-- START Source excerpt --

Trinidad and Tobago, the largest exporter of liquefied natural gas (LNG) to the United States, is expanding exports to other countries while it seeks foreign investment in facilities that would produce downstream products.
Neil Parsan, Trinidad’s newly appointed ambassador to the United States, told industry leaders at the Natural Gas Roundtable Luncheon in Washington, DC, last week that several countries — including Chile, Brazil and Canada — represented “very new destinations for [our] energy cargoes.
“While the United States continues to be our prime market [for LNG], there has been a concerted effort to diversify our markets in order to ensure optimum value in revenue for the [Trinidadian] state,” Parsan said last Monday. “Given the commercialization of large shale gas resources in the U.S., and the consequence of gas prices, we are being careful not to put all of our energy eggs in one basket.”
According to the U.S. Energy Information Administration (EIA), the United States imported 431 Bcf of LNG in 2010, a 4.6% decline from the previous year, and the second-lowest annual volume for LNG imports since 2002. The EIA said Trinidad was the largest contributor of LNG imports at 189.7 Bcf in 2010. Meanwhile, the Trinidadian government said the country produced 3.9 Bcf/d in 2009, and LNG production capacity totaled 15 million tons.

-- END Source excerpt --

Goals>
(A) For each statement, say yes or no according to the Trinidad and Tobago LNG article, and quote the deciding words from it. (i) The EIA reported that U.S. LNG imports in 2010 rose compared with the previous year. (ii) Parsan named Chile, Brazil and Canada as new destinations for the country's energy cargoes. (iii) Parsan made his remarks at the Natural Gas Roundtable Luncheon in Washington, DC.
(B) Turn the paragraph of the Trinidad and Tobago LNG article that begins "According to the U.S. Energy Information Administration" into a bulleted list that keeps its main facts.
(C) Resume the Trinidad and Tobago LNG article after its final sentence, and carry it forward.
The data after this point comes from a separate source.

-- START Material --

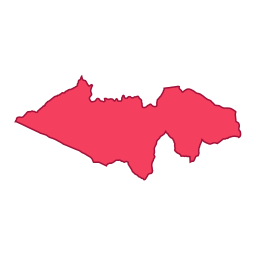 the district of Itaúba, Mato Grosso, Brazil
{"feature_id": "56859067B4812959206421", "entity_name": "Itaúba", "entity_type": "district", "adm_level": 2, "iso_a3": "BRA", "parent_name": "Brazil", "parent_adm1": "Mato Grosso", "projection": "natural_earth1", "projection_center": [-55.553, -11.126], "detail": "fine", "context": "isolated", "style": "filled", "palette": "rose", "viewbox_px": 256, "rotation_deg": 0, "n_neighbors": 0, "source": "geoboundaries", "source_scale": "gbopen_adm2", "svg_char_len": 5812}
<svg xmlns="http://www.w3.org/2000/svg" viewBox="0 0 256 256"><path d="M238.8,137.4L239.2,137.1L239.8,136.7L240.4,135.7L240.6,134.7L240.5,132.8L240.4,132.0L240.1,131.3L239.0,129.9L238.8,129.1L238.8,128.3L239.2,126.7L239.3,125.9L239.2,124.9L238.7,123.4L238.2,122.8L236.2,121.6L235.9,121.1L235.8,119.6L235.6,117.8L235.3,114.6L235.4,113.5L235.8,111.9L235.5,111.4L233.4,110.0L232.1,109.2L230.9,108.6L230.0,108.3L227.8,108.1L224.5,108.1L223.3,107.9L222.7,107.7L221.6,107.2L219.7,106.0L219.1,105.7L215.6,105.3L214.7,105.0L213.9,104.0L213.4,103.4L212.2,102.4L211.0,101.0L210.1,100.4L207.5,99.4L205.0,97.7L203.0,96.0L200.0,94.0L197.9,93.4L197.2,93.3L196.5,93.1L195.6,92.5L193.9,91.2L191.2,89.7L189.3,89.1L187.7,89.1L186.8,89.3L184.5,90.7L183.0,91.9L182.4,92.1L181.9,91.7L181.4,90.6L181.0,90.2L180.1,89.5L179.5,88.8L179.2,87.9L179.1,87.2L179.2,86.6L177.9,86.4L176.3,86.7L170.9,87.4L170.1,87.6L166.1,88.0L164.1,88.3L164.2,89.5L163.6,90.5L163.2,91.8L162.8,92.7L161.3,95.2L160.6,96.4L159.6,97.2L158.8,98.4L158.4,98.9L157.8,99.3L157.4,99.7L157.3,100.3L156.8,103.1L156.9,104.4L156.7,105.9L155.7,106.5L155.0,106.7L154.5,106.6L153.0,106.2L152.3,105.8L150.9,104.3L150.4,104.2L149.7,104.4L148.6,105.2L147.8,105.5L146.5,106.7L145.5,107.3L144.6,107.5L143.7,107.5L143.0,107.3L142.5,106.9L142.2,106.3L142.1,105.6L142.0,104.8L142.1,103.9L141.5,102.0L141.5,101.1L141.5,100.3L141.1,99.8L140.7,99.3L139.4,98.4L138.4,96.6L137.9,96.3L136.8,96.5L136.1,96.8L135.3,96.9L134.6,96.9L133.9,97.3L133.4,97.7L132.9,97.8L132.1,97.9L131.3,97.6L130.4,96.8L129.8,96.6L128.6,96.7L127.8,97.3L127.5,97.9L127.1,98.2L125.6,98.3L124.7,97.8L124.3,97.1L124.2,96.3L124.0,95.7L123.3,95.4L122.8,95.8L122.6,96.5L121.9,97.8L121.8,99.5L121.6,100.3L120.9,101.1L118.3,101.1L117.8,100.9L117.6,100.2L117.4,99.4L116.7,98.8L116.3,98.9L114.9,100.9L114.2,101.0L113.1,99.7L112.6,99.2L112.1,99.1L110.8,98.9L108.1,99.4L107.6,99.3L106.2,98.5L105.0,98.4L104.5,98.7L104.6,99.4L105.0,100.5L104.8,101.2L104.2,101.6L103.4,101.7L102.2,101.2L100.9,101.0L100.2,100.7L99.7,100.0L99.3,99.2L98.7,98.7L98.1,98.5L97.6,98.5L97.0,98.7L96.6,99.1L95.3,100.9L94.8,101.2L92.8,101.7L91.4,101.7L90.8,101.2L90.3,100.5L89.4,98.7L89.4,98.1L89.8,97.0L91.3,95.2L91.6,94.6L91.6,94.0L90.8,91.7L90.7,90.5L90.8,89.7L91.4,87.8L91.8,86.8L92.4,85.6L92.2,85.0L91.5,84.7L90.8,85.0L89.7,85.9L89.1,86.0L88.6,85.7L87.7,84.5L85.9,81.3L85.4,80.7L84.9,80.5L83.7,80.3L83.1,80.0L82.7,79.5L82.3,78.8L81.7,76.3L81.3,76.8L81.2,77.3L80.8,78.1L80.6,78.9L80.3,79.4L79.5,80.1L78.7,80.4L78.4,81.3L78.4,81.9L78.2,82.8L77.4,84.1L77.4,85.1L77.1,85.9L76.8,86.3L76.0,86.6L74.4,87.7L73.4,88.0L72.7,88.6L70.5,89.5L69.9,89.6L69.3,89.5L68.6,89.9L68.0,90.1L67.8,90.5L67.3,90.9L66.6,90.9L65.5,91.6L65.1,91.9L64.9,92.6L63.9,93.0L62.9,92.8L62.2,92.8L60.6,94.1L60.0,94.3L59.6,95.0L58.9,95.2L58.0,95.2L57.4,95.5L57.2,96.1L56.6,96.0L54.5,96.7L50.1,100.3L49.6,100.6L48.9,101.1L48.3,101.4L47.7,101.6L47.3,102.2L46.5,102.7L46.0,103.5L45.4,104.1L45.0,104.7L45.0,105.6L44.3,106.0L43.8,105.9L43.2,106.2L41.4,108.1L40.3,108.6L40.0,109.4L39.6,109.6L38.6,110.3L37.9,111.0L37.3,112.2L36.7,112.2L36.1,112.3L35.6,112.2L34.5,111.5L32.8,111.4L32.1,111.0L30.8,111.6L28.6,111.7L27.9,111.8L27.3,112.2L26.4,113.1L26.1,113.7L24.9,114.9L23.7,116.3L23.3,116.7L22.6,117.1L21.6,117.4L20.4,117.2L19.4,117.1L17.8,117.4L17.3,117.7L16.9,118.0L16.6,118.6L16.6,119.3L16.3,120.0L15.6,121.0L15.4,121.7L16.1,121.6L22.3,124.4L30.1,128.2L38.9,132.3L40.7,133.3L42.0,133.6L46.4,135.1L49.3,137.2L53.1,138.5L56.3,139.9L58.7,141.3L59.3,141.5L59.8,141.8L62.5,143.4L63.2,144.0L64.2,144.4L66.1,145.1L69.5,146.6L75.5,149.1L78.4,150.2L79.5,150.7L80.4,151.3L80.9,151.7L82.6,152.8L83.3,153.0L85.6,154.2L86.4,154.8L90.2,157.0L91.5,158.1L91.9,158.6L92.8,160.4L93.5,162.2L99.1,162.3L106.4,165.8L106.6,165.3L107.2,164.5L107.8,164.0L109.6,163.2L110.9,163.3L111.4,163.2L113.7,162.0L115.8,160.4L116.3,160.2L117.1,160.2L118.2,160.3L119.5,160.1L120.1,160.2L121.5,161.2L122.0,161.3L122.8,161.3L123.7,162.0L124.6,162.2L125.7,161.5L126.4,161.5L128.0,162.1L128.2,162.7L128.2,163.9L128.6,164.7L131.8,169.9L132.3,171.2L132.8,171.9L133.8,172.7L134.6,173.6L135.2,174.1L137.2,175.0L138.4,176.3L139.0,176.8L140.3,177.2L141.5,178.2L142.0,178.4L143.0,178.5L143.4,178.9L143.8,179.6L144.3,179.7L145.3,179.2L147.2,176.2L148.0,174.7L148.4,174.2L149.6,173.6L150.2,173.6L151.0,173.4L151.7,173.0L152.1,172.5L152.6,170.6L152.3,170.0L152.0,167.2L151.7,165.7L151.9,163.4L152.5,161.8L153.1,160.7L153.8,158.6L154.5,157.5L154.8,156.8L154.7,156.2L154.3,155.7L154.0,155.0L153.9,154.2L154.5,152.3L154.3,149.5L154.2,148.8L154.5,147.7L155.2,146.1L156.1,144.4L156.3,143.9L156.8,141.2L157.1,140.6L157.5,140.1L158.8,138.9L159.6,138.0L160.0,137.2L160.6,136.4L161.2,136.0L162.1,135.5L163.9,134.2L164.4,133.6L165.7,131.5L166.2,132.6L167.6,133.6L167.9,133.9L168.9,135.7L169.5,136.1L170.1,137.0L170.6,137.5L172.6,138.5L172.9,139.1L173.1,139.8L173.8,140.8L174.0,141.4L174.1,142.1L174.9,143.9L174.7,144.9L174.7,146.1L174.9,146.9L175.0,147.6L175.0,148.6L174.9,149.1L174.8,150.2L174.9,150.7L175.8,151.5L176.5,152.4L177.9,153.2L178.8,153.6L179.4,153.9L180.4,154.8L180.8,155.4L180.9,156.0L181.6,156.2L182.8,156.0L183.4,156.1L184.0,156.3L184.6,156.4L186.0,156.0L187.0,156.5L189.1,156.5L189.9,156.7L190.0,158.3L190.2,162.1L191.2,161.6L191.9,161.3L193.3,161.2L193.8,160.8L194.2,160.0L195.1,158.1L195.3,157.4L196.0,156.4L197.1,155.9L198.2,155.6L198.7,153.9L198.9,153.3L198.9,152.6L198.7,151.7L198.9,148.1L199.4,147.2L199.9,145.1L201.7,141.1L201.9,139.5L202.7,140.1L203.4,141.0L204.0,141.6L206.7,143.0L207.3,143.1L208.6,143.7L209.3,144.0L210.5,144.0L213.6,142.9L214.3,142.8L215.1,142.8L217.3,143.5L220.7,141.0L223.5,138.8L224.5,139.0L225.2,139.0L226.4,138.3L227.4,138.4L228.0,138.2L229.2,137.2L230.1,137.1L232.4,136.4L234.8,136.2L235.8,136.4L237.1,136.5L237.6,136.6L238.2,136.9L238.8,137.4Z" fill="#f43f5e" stroke="#9f1239" stroke-width="1.5"/></svg>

-- END Material --

Per-task answers>
(A)
(i) No: "a 4.6% decline from the previous year"
(ii) Yes: "several countries — including Chile, Brazil and Canada — represented “very new destinations for [our] energy cargoes."
(iii) Yes: "told industry leaders at the Natural Gas Roundtable Luncheon in Washington, DC, last week"

(B)
- U.S. LNG imports in 2010: 431 Bcf, according to the EIA
- Change from the previous year: a 4.6% decline
- Rank: second-lowest annual volume for LNG imports since 2002
- Largest contributor: Trinidad, at 189.7 Bcf in 2010
- Trinidad's production in 2009: 3.9 Bcf/d, according to the Trinidadian government
- Trinidad's LNG production capacity: 15 million tons

(C)
Asked about the effects of the United States. one day exporting LNG, Parsan said, “I know it has been discussed in our capital, and when a clear position has been pronunciated you will be so informed.” On a related follow-up question, the ambassador said he was unaware of comments by government officials in Port-of-Spain that they want to renegotiate long-term LNG contracts.
Sabine Pass Liquefaction LLC is applying for a permit with the Federal Energy Regulatory Commission to add a new liquefaction operation to its LNG terminal in Cameron Parish, LA. The proposed facility, when completed, could export approximately 2.2 Bcf/d on average over the course of a year (see NGI, March 14).
Parsan said the Natural Gas Company of Trinidad and Tobago (NGC) is looking to help other nations develop their gas resources, specifically mentioning the United States, Canada, Ghana, Nigeria, Uganda, Venezuela and the 15-nation Caribbean Community (CARICOM), of which Trinidad is a member.
“We’ve been used as a model for countries, which are now in the infancy of developing their gas industries,” Parsan said. “NGC has recently been selected as a partner with the government of Ghana to develop and implement a project for transporting, processing and distributing natural gas to existing facilities. Our participation in Ghana will also serve to create a transnational model for midstream and energy services development that can be used by anyone in the world. It is a source of national pride that today NGC [officials] are flying all over the world.”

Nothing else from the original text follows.